##### Data for this exercise
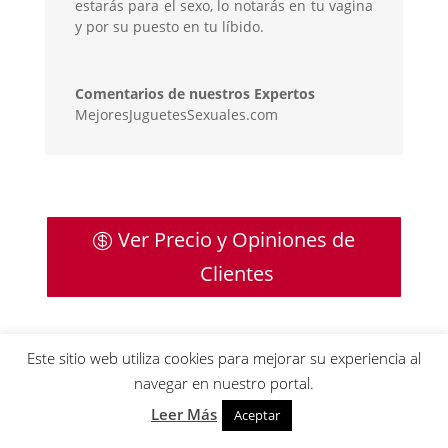
estarás para el sexo, lo notarás en tu vagina
y por su puesto en tu líbido.
Comentarios de nuestros Expertos
MejoresJuguetesSexuales.com
Ver Precio y Opiniones de
Clientes
Este sitio web utiliza cookies para mejorar su experiencia al
navegar en nuestro portal.
Leer Más
Aceptar
4 –
Juego de 2 pelotas de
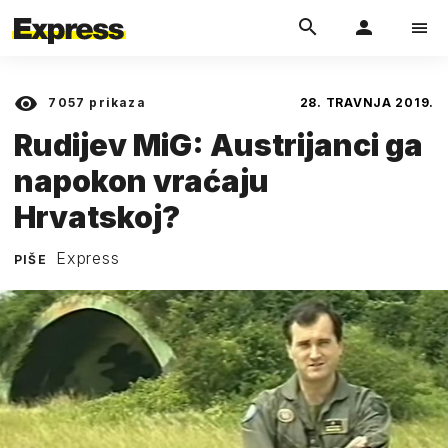
7057
prikaza
28. TRAVNJA 2019.
Rudijev MiG: Austrijanci ga
napokon vraćaju
Hrvatskoj?
Express
PIŠE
##########
Turn the lines above into a numbered list, skipping any blank lines and leaving the pictures out.

1. estarás para el sexo, lo notarás en tu vagina
2. y por su puesto en tu líbido.
3. Comentarios de nuestros Expertos
4. MejoresJuguetesSexuales.com
5. Ver Precio y Opiniones de
6. Clientes
7. Este sitio web utiliza cookies para mejorar su experiencia al
8. navegar en nuestro portal.
9. Leer Más
10. Aceptar
11. 4 –
12. Juego de 2 pelotas de
13. 7057
14. prikaza
15. 28. TRAVNJA 2019.
16. Rudijev MiG: Austrijanci ga
17. napokon vraćaju
18. Hrvatskoj?
19. Express
20. PIŠE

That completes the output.